Service Provider Workflow

This workflow describes how ORCID service provider members can interact with the ORCID Registry on behalf of their clients who are also ORCID members.  Service providers include publishing platforms, research information platforms, grant application systems, other cloud-hosted platforms, and other research infrastructure providers.

The workflow is suitable for client-server situations, such as a publishing platform creating article metadata or indexing content on behalf of a journal.  In this scenario, the researcher authenticates their ORCID iD and grants update permissions on the member organization’s website, while the service provider provides the more complex functionality to collect information from the ORCID record, connect information to it, and synchronize with their system. 

This workflow is also suitable for members with multiple client IDs who want to be able to share permissions between their systems, for example, a university sharing permissions between their CRIS, repository, and HR systems.

This workflow requires ORCID API version 3.

Token delegation
Secure sharing
Enabling the workflow
Technical documentation


When a member adds or updates items on an ORCID record on behalf of another member to, they must get permission to do so from both the member and the researcher -- the record-owner.   Benefits include:

  • Single authentication step. Researchers only need to grant permission once to update their record, to the member organization they originally interact with, which then transfers that permission to the service provider. Researchers do not need to grant permission to the service provider directly, saving them time and making the process easier for them
  • See the source of connections with ORCID records. Following our principles of transparency and openness, we believe it is important to be able to see the source of the assertion -- who is adding what information to a record
  • Proof of authentication and delegation. There is transparent and built in-assurance that the researcher’s ID has been authenticated by the original member organization, and that they have authorized the service provider to act on their behalf 
  • Simple integration for delegating members. Members can use a simple, ORCID-created javascript wizard to gather and share permissions

This is how the source of the information is displayed in an ORCID record: 

Delegating permissions

In this example, we use a journal submission workflow for the sake of simplicity, but the process is equally applicable to repositories, grant applications, and other workflows delivered via a service provider system. Note that both the journal and the service provider must be ORCID members.

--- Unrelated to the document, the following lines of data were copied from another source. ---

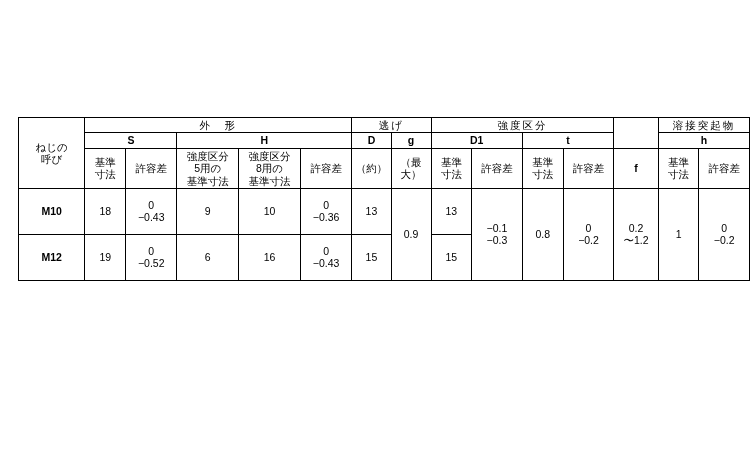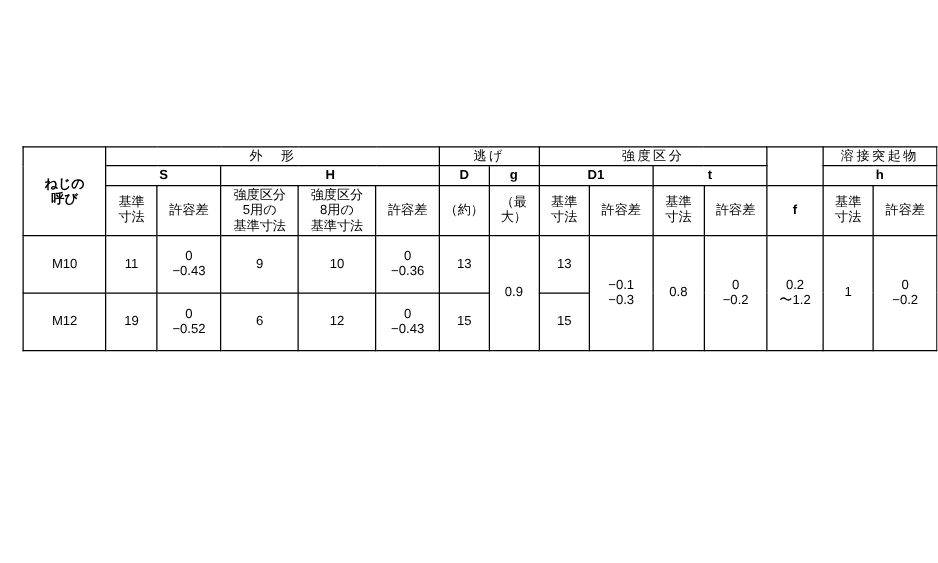--- a/index.html
+++ b/index.html
@@ -42,34 +42,33 @@
   .hdr-sub {
     font-size: 12px;
     font-weight: bold;
   }
   .hdr-small {
     font-size: 10px;
     line-height: 1.15;
   }
   .rowlabel {
     font-size: 11.5px;
-    font-weight: normal;
+    font-weight: bold;
   }
   .val {
     font-size: 11.5px;
   }
   .tol {
     font-size: 10.5px;
     line-height: 1.25;
     white-space: pre-line;
   }
   .corner {
     font-size: 11px;
     line-height: 1.3;
-    font-weight: bold;
   }
   .nb { white-space: pre-line; }
 </style>
 </head>
 <body>
 
 <div class="sheet">
   <table class="spec">
     <colgroup>
       <col style="width:72px">
@@ -131,21 +130,21 @@
       <td rowspan="2" class="hdr-small">許容差</td>
       <td rowspan="2" class="hdr-sub">f</td>
       <td rowspan="2" class="hdr-small nb">基準
 寸法</td>
       <td rowspan="2" class="hdr-small">許容差</td>
     </tr>
     <tr></tr>
 
     <tr style="height:46px">
       <td class="rowlabel">M10</td>
-      <td class="val">11</td>
+      <td class="val">18</td>
       <td class="tol">0
 −0.43</td>
       <td class="val">9</td>
       <td class="val">10</td>
       <td class="tol">0
 −0.36</td>
       <td class="val">13</td>
       <td rowspan="2" class="val">0.9</td>
       <td class="val">13</td>
       <td rowspan="2" class="tol">−0.1
@@ -159,21 +158,21 @@
       <td rowspan="2" class="tol">0
 −0.2</td>
     </tr>
 
     <tr style="height:46px">
       <td class="rowlabel">M12</td>
       <td class="val">19</td>
       <td class="tol">0
 −0.52</td>
       <td class="val">6</td>
-      <td class="val">12</td>
+      <td class="val">16</td>
       <td class="tol">0
 −0.43</td>
       <td class="val">15</td>
       <td class="val">15</td>
     </tr>
   </tbody>
     </table>
 </div>
 
 </body></html>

  1. The researcher logs into the manuscript submission system to submit their article
  2. The researcher is prompted to authenticate their ORCID iD and grant the journal permission to interact with their ORCID record. ORCID provides the journal with the researcher’s iD and name, and a special identity token that can be used to delegate permission to the service provider (please see Open ID connect for more information)
  3. The journal authorizes the service provider to update the researcher’s ORCID record, by providing them with the identity token.  This could be done alongside another task, such as indexing the article metadata or creating an article identifier 
  4. When the article is published, the service provider uses the ORCID API and the identity token to update the researcher’s ORCID record on behalf of the member, including information about the assertion origin (the journal) and the source (the service provider).  This connects the article, journal, service provider, and researcher. See our documentation on token delegation for more info 
  5. The source of the assertion is displayed on the researcher’s ORCID record as “[Service provider name] on behalf of [Journal name]” in both the user interface and the API metadata
  6. The journal and service provider display the researcher's ORCID iD in their interfaces where appropriate, for example, in the online version of the article

Notes: In the workflow, the manuscript submission page for the journal may be managed by the journal itself or by the service provider. In either case the web page must implement a simple OpenID connect authentication workflow, such as embedding our javascript widget or directly implementing the javascript (our example is only 34 lines long!)
The identity token can be stored, so the researcher only needs to grant permission to the journal the first time this workflow is used. After that, the existing token can be reused by either the journal or the service provider. The researcher can revoke this permission at any time, although it’s rare that they do so.

Secure sharing

The “identity tokens” mentioned in the above workflow contain the date/time of authentication, which ORCID iD was authenticated, and by which ORCID member.  Identity tokens can be used as proof of authentication and can be shared with other parties that require that proof.  ORCID creates identity tokens in a standards-compliant way, which means they interoperate with existing OpenID connect and OAuth libraries and tools.  

Only ORCID members can exchange these tokens for update permissions, and they can only do so over secure https channels, using their client secret. Record updates made with these tokens clearly show who the token was issued to, who made the update, and when.

Enabling the workflow

Members who wish to exchange identity tokens for access tokens and work on other member’s behalf must contact ORCID Support beforehand to discuss and have their client enabled.  

This functionality is enabled by default in our API 3.0. To opt out and prevent others redeeming your identity tokens, please contact ORCID Support

Technical documentation

This workflow uses OpenID connect to authenticate researchers’ iDs and delegate permissions. OpenID connect provides an id_token, which is a digitally-signed JSON document describing who authenticated the iD, when, and to whom. This token is passed from the original authenticator to a service provider who uses an IETF token exchange mechanism to swap it for an OAuth access_token. This is a simple process, and OpenID technical documentation with examples, as well as a token delegation tutorial are available to guide you through the process.